Community Advantage Loans


Finding the right funding source to launch a new business can be a complicated process. Every small business will need some form of financial resource, but finding the right loan can take time. Whether it’s for company acquisition or the hiring of the necessary staff, a business loan can transform the potential of any business venture. Community Advantage Loans could be the solution that you’ve been looking for. A Community Advantage Loan is not suitable for every business but could be the key to sourcing the necessary funding to launch your venture. These highly affordable loans have strict criteria, so here’s everything you need to know.

What is a Community Advantage Loan?

Specifically, these are loans which are guaranteed by the federal government and most commonly administered via local, community-based organizations and lenders. This makes them an affordable and safer option than standard commercial loans. They allow you to borrow between $50,000 and $250,000, and with the low interest rates (usually between 7% and 9%) and lengthy maturities of between seven and 10 years, they are a much-underused funding resource.

However, the key criteria is that your business must be created in order to benefit an underserved community.

In communities that are sorely lacking in amenities, these loans can help to generate local cash-flow, as well as create employment possibilities.

Mission-Focused

One of the terms that applicants for Community Advantage Loans see often is the phrase ‘mission-focused.’ This is not a term that traditional commercial loans use and can be the cause of some confusion. That’s because Community Advantage Loans are explicitly aimed at those businesses that are providing a service to a high-need location.

Inner cities and remote rural areas are usually the principal beneficiaries of the granting of a Community Advantage Loan.

By supporting those businesses that are located in a disadvantaged community, these loans can help establish a business that might otherwise struggle due to poor local economies. For those areas with high crime rates and commonly low purchasing power, local businesses can struggle to gain a foothold or any long-term security.
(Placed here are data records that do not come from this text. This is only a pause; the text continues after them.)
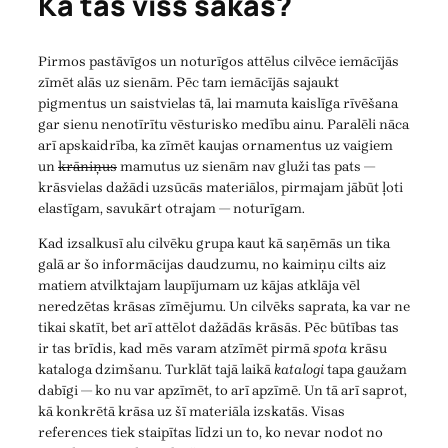
Kā tas viss sākās?
Pirmos pastāvīgos un noturīgos attēlus cilvēce iemācījās
zīmēt alās uz sienām. Pēc tam iemācījās sajaukt
pigmentus un saistvielas tā, lai mamuta kaislīga rīvēšana
gar sienu nenotīrītu vēsturisko medību ainu. Paralēli nāca
arī apskaidrība, ka zīmēt kaujas ornamentus uz vaigiem
un
krāniņus
mamutus uz sienām nav gluži tas pats —
krāsvielas dažādi uzsūcās materiālos, pirmajam jābūt ļoti
elastīgam, savukārt otrajam — noturīgam.
Kad izsalkusī alu cilvēku grupa kaut kā saņēmās un tika
galā ar šo informācijas daudzumu, no kaimiņu cilts aiz
matiem atvilktajam laupījumam uz kājas atklāja vēl
neredzētas krāsas zīmējumu. Un cilvēks saprata, ka var ne
tikai skatīt, bet arī attēlot dažādās krāsās. Pēc būtības tas
ir tas brīdis, kad mēs varam atzīmēt pirmā
spota
krāsu
kataloga dzimšanu. Turklāt tajā laikā
katalogi
tapa gaužam
dabīgi — ko nu var apzīmēt, to arī apzīmē. Un tā arī saprot,
kā konkrētā krāsa uz šī materiāla izskatās. Visas
references tiek staipītas līdzi un to, ko nevar nodot no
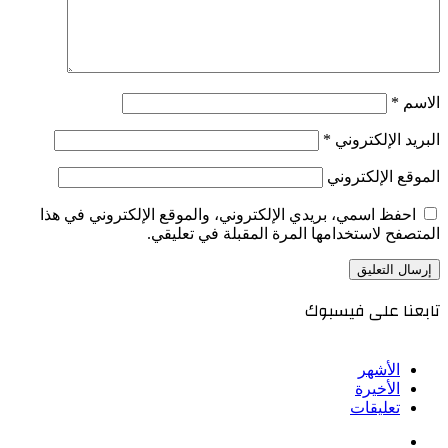
الاسم
*
البريد الإلكتروني
*
الموقع الإلكتروني
احفظ اسمي، بريدي الإلكتروني، والموقع الإلكتروني في هذا
المتصفح لاستخدامها المرة المقبلة في تعليقي.
تابعنا على فيسبوك
الأشهر
الأخيرة
تعليقات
These loans have been designed to help local communities via resources and employment possibilities.

Eligibility Criteria

To qualify for a Community Advantage Loan, you will need to be a for-profit business model. You will also have to be confirmed as a small business. Your number of employees (under 500), and the total value of your business assets determines this status. What’s more, those assets must be less than $15million.

Additionally, Community Advantage Loans are not just aimed at those aiming for a new business launch. Even established small businesses that are already up and running can be eligible as well. Many business types do not qualify for these loans. Those include (but are not limited to):

  • Businesses in the adult entertainment industry
  • Religious organizations
  • Political groups

Qualifications for a Community Advantage Loan

The process of securing any SBA loan can be lengthy. It is very easy to spend a lot of time and energy on making an application, only to find that you are not eligible. Make sure that you fit the following criteria before you start the process.
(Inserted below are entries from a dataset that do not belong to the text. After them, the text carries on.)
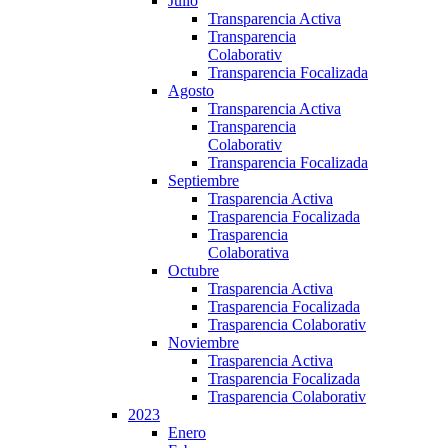
Julio
Transparencia Activa
Transparencia
Colaborativ
Transparencia Focalizada
Agosto
Transparencia Activa
Transparencia
Colaborativ
Transparencia Focalizada
Septiembre
Trasparencia Activa
Trasparencia Focalizada
Trasparencia
Colaborativa
Octubre
Trasparencia Activa
Trasparencia Focalizada
Trasparencia Colaborativ
Noviembre
Trasparencia Activa
Trasparencia Focalizada
Trasparencia Colaborativ
2023
Enero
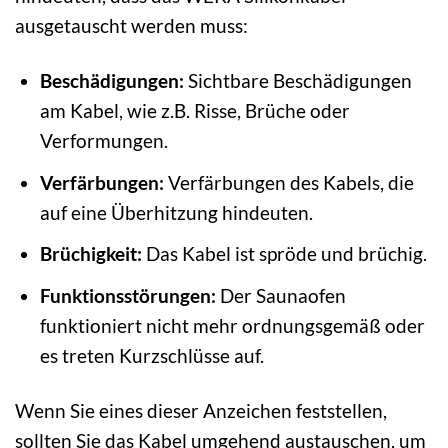
ausgetauscht werden muss:
Beschädigungen:
Sichtbare Beschädigungen
am Kabel, wie z.B. Risse, Brüche oder
Verformungen.
Verfärbungen:
Verfärbungen des Kabels, die
auf eine Überhitzung hindeuten.
Brüchigkeit:
Das Kabel ist spröde und brüchig.
Funktionsstörungen:
Der Saunaofen
funktioniert nicht mehr ordnungsgemäß oder
es treten Kurzschlüsse auf.
Wenn Sie eines dieser Anzeichen feststellen,
sollten Sie das Kabel umgehend austauschen, um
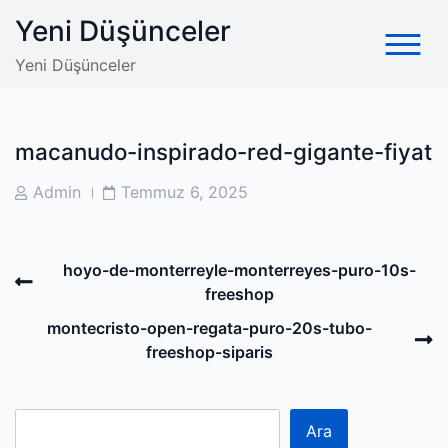
Skip
Yeni Düşünceler
to
content
Yeni Düşünceler
macanudo-inspirado-red-gigante-fiyat
Post
Post
Admin
Temmuz 6, 2025
Author
Date
Post
Previous
hoyo-de-monterreyle-monterreyes-puro-10s-
navigation
Post
freeshop
N
montecristo-open-regata-puro-20s-tubo-
P
freeshop-siparis
Ara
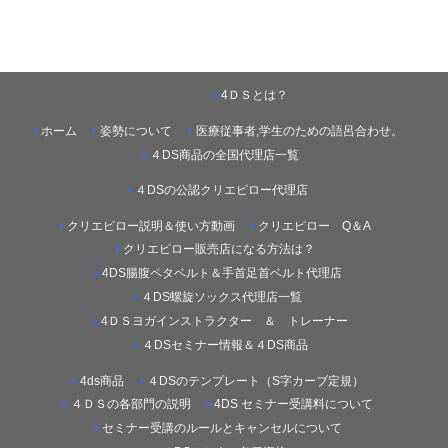
4ＤＳとは？
ホーム
姿勢について
医療従事者,学生のための語呂合わせ。
４DS商品の全国代理店一覧
４DSの公認クリエピロー代理店
クリエピロー説明＆使い方動画
クリエピロー Q＆A
クリエピロー販売店になる方法は？
4DS腸腹ペタベルト＆手首足首ベルト代理店
４DS螺旋ソックス代理店一覧
4ＤＳヨガインストラクター ＆ トレーナー
４DSセミナー情報＆４DS商品
4ds商品
４DSのテンプレート（S字カーブ定規）
４ＤＳの各部門の説明
4DS セミナー受講料について
セミナー受講のルールとキャンセルについて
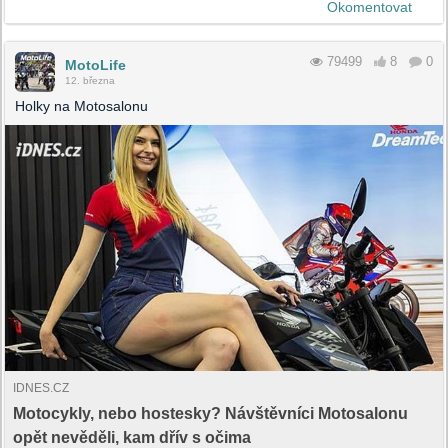
Okomentovat
79499
8
0
MotoLife
12. března
Holky na Motosalonu
IDNES.CZ
Motocykly, nebo hostesky? Návštěvníci Motosalonu
opět nevěděli, kam dřív s očima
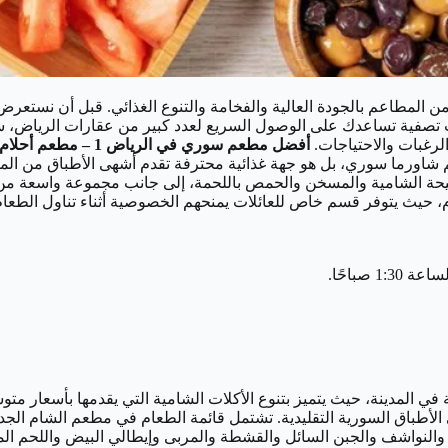
المطاعم بالجودة العالية والفخامة والتنوع الغذائي. قبل أن نستعرض
 تصفية تساعدك على الوصول السريع لعدد كبير من عقارات الرياض، سواء 
الرغبات والاحتياجات.
أفضل مطعم سوري في الرياض
1 – مطعم أحلام الشام
عم شاورما سوري، بل هو جهة غذائية محترفة تقدم أشهى الأطباق من الم
حة الشامية والمسخن والحمص باللحمة، إلى جانب مجموعة واسعة من الم
م، حيث يتوفر قسم خاص للعائلات يمنحهم الخصوصية أثناء تناول الطعام، 
ي المدينة، حيث يتميز بتنوع الأكلات الشامية التي يقدمها بأسعار مت
 الأطباق السورية التقليدية. تشتمل قائمة الطعام في مطعم الشام ال
لنواشف والجبن السائل والقشطة والمربى وإيطالي البيض واللحم المدخ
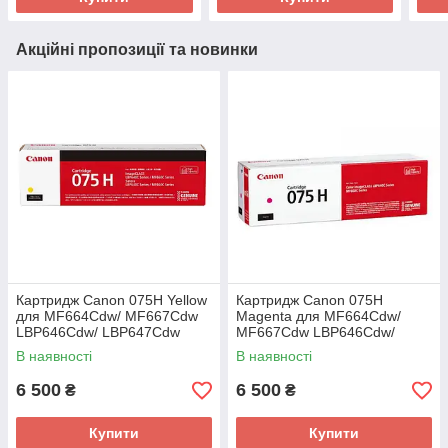
Акційні пропозиції та новинки
Картридж Canon 075H Yellow
Картридж Canon 075H
для MF664Cdw/ MF667Cdw
Magenta для MF664Cdw/
LBP646Cdw/ LBP647Cdw
MF667Cdw LBP646Cdw/
(6366C002AA)
LBP647Cdw (6367C002AA)
В наявності
В наявності
6 500
6 500
₴
₴
Купити
Купити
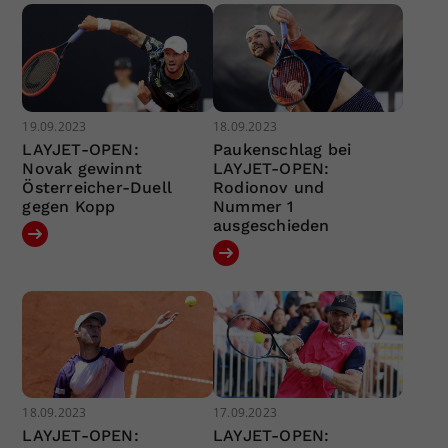
19.09.2023
18.09.2023
LAYJET-OPEN:
Paukenschlag bei
Novak gewinnt
LAYJET-OPEN:
Österreicher-Duell
Rodionov und
gegen Kopp
Nummer 1
ausgeschieden
18.09.2023
17.09.2023
LAYJET-OPEN:
LAYJET-OPEN:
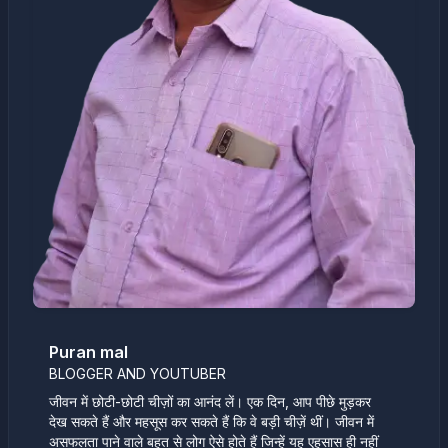
Puran mal
BLOGGER AND YOUTUBER
जीवन में छोटी-छोटी चीज़ों का आनंद लें। एक दिन, आप पीछे मुड़कर
देख सकते हैं और महसूस कर सकते हैं कि वे बड़ी चीज़ें थीं। जीवन में
असफलता पाने वाले बहुत से लोग ऐसे होते हैं जिन्हें यह एहसास ही नहीं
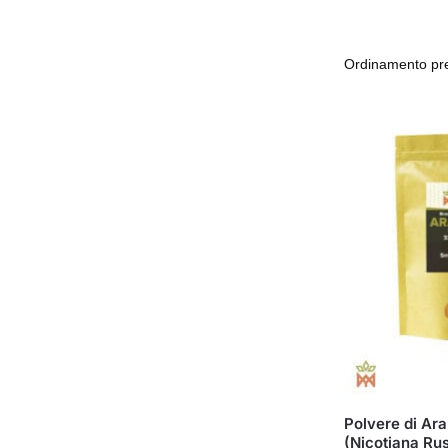
Polvere di Ar
(Nicotiana Rus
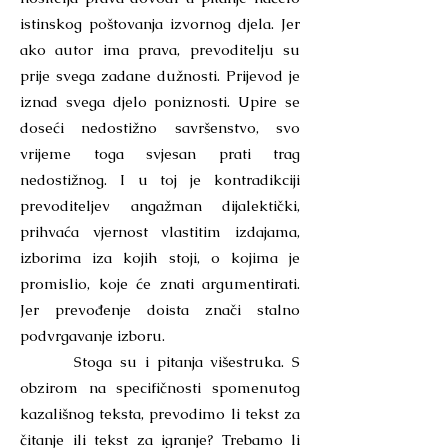
istinskog poštovanja izvornog djela. Jer
ako autor ima prava, prevoditelju su
prije svega zadane dužnosti. Prijevod je
iznad svega djelo poniznosti. Upire se
doseći nedostižno savršenstvo, svo
vrijeme toga svjesan prati trag
nedostižnog. I u toj je kontradikciji
prevoditeljev angažman dijalektički,
prihvaća vjernost vlastitim izdajama,
izborima iza kojih stoji, o kojima je
promislio, koje će znati argumentirati.
Jer prevođenje doista znači stalno
podvrgavanje izboru.
Stoga su i pitanja višestruka. S
obzirom na specifičnosti spomenutog
kazališnog teksta, prevodimo li tekst za
čitanje ili tekst za igranje? Trebamo li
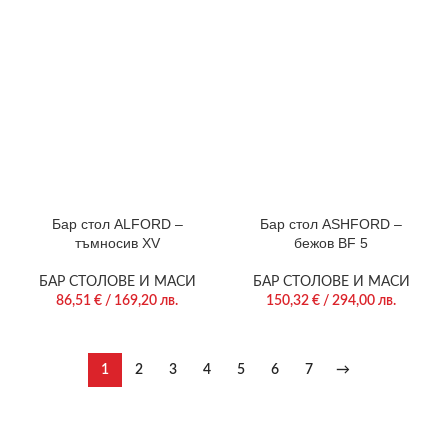
Бар стол ALFORD –
Бар стол ASHFORD –
тъмносив XV
бежов BF 5
БАР СТОЛОВЕ И МАСИ
БАР СТОЛОВЕ И МАСИ
86,51
€
/ 169,20 лв.
150,32
€
/ 294,00 лв.
1
2
3
4
5
6
7
→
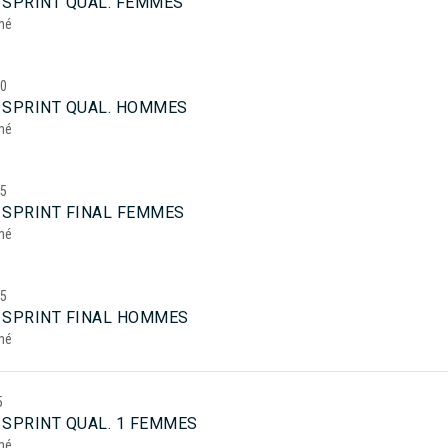
 SPRINT QUAL. FEMMES
mé
20
 SPRINT QUAL. HOMMES
mé
45
 SPRINT FINAL FEMMES
mé
25
 SPRINT FINAL HOMMES
mé
5
 SPRINT QUAL. 1 FEMMES
mé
  • US-Based – Your small business must be based in the United States. Concerning location, you must limit your operations to the local community set out in your business plan.
  • Credit History – From a commercial loan to an interest only business loan, no creditor is going to approve you without looking at your credit history. Community Advantage Loans are no different. Your credit report will need to be strong if you want approval. However, this loan type has lower demands on your credit score, and the SBA can approve your loan even if your score is lower than 600.
  • Your Skills – Your application can fail if there is an indication that you will not be competent at running your business. The SBA will examine your experience in the field, your awareness of the potential market, as well as your education and knowledge of your chosen industry.
  • Future Plans – Lenders involved with the Community Advantage Loan scheme will want to see your business plan. While examining this, they will be looking at how you envision your future. You will need to make sure that your plan involves strategies and forecasts for the next two, five, ten, and even twenty years. Your projections need to be realistic and achievable, with a firm vision of how you are going to manage your growth.

Making Repayments

Community Loans are managed through the SBA, which means that they are a loan type that is guaranteed by the government. This is why their rates remain lower than other interest rates for business loans. Due to limited risks on the part of the lender, since their loan is guaranteed federally, interest rates are generally between 8% and 11%. Maturity is also more flexible. Usually, this is set at ten years, although if you have used your Community Loan for equipment financing, then your timeline may be extended to cover the lifespan of that equipment. However, if you are planning to use your loan for the purchase of real estate, then you may have repayment times of up to 25 years.

Community Loans or SBA 7(a) Loans?

The SBA provides a wide variety of loan options, and the SBA 7(a) loan is one of the most popular choices. That’s mainly because the amounts that can be borrowed are significantly higher. SBA 7(a) Loans can grant up to $5 million, which makes them a smart choice for those businesses hoping to arrange a loan of around $250,00. It’s worth noting that if you do not qualify for either a SBA 7(a) Loan or a Community Advantage Loan, you may still be eligible for an SBA Microloan. Always look at your requirements when deciding which loan is the most suited to your business and your location.

To Conclude

If your business is going to be of benefit to an underserved community, then an SBA Community Advantage Loan is worth investigating. Talk to your local SBA office and work through the facts together. They will be able to guide your application and ensure that the always lengthy application process runs as smoothly as possible.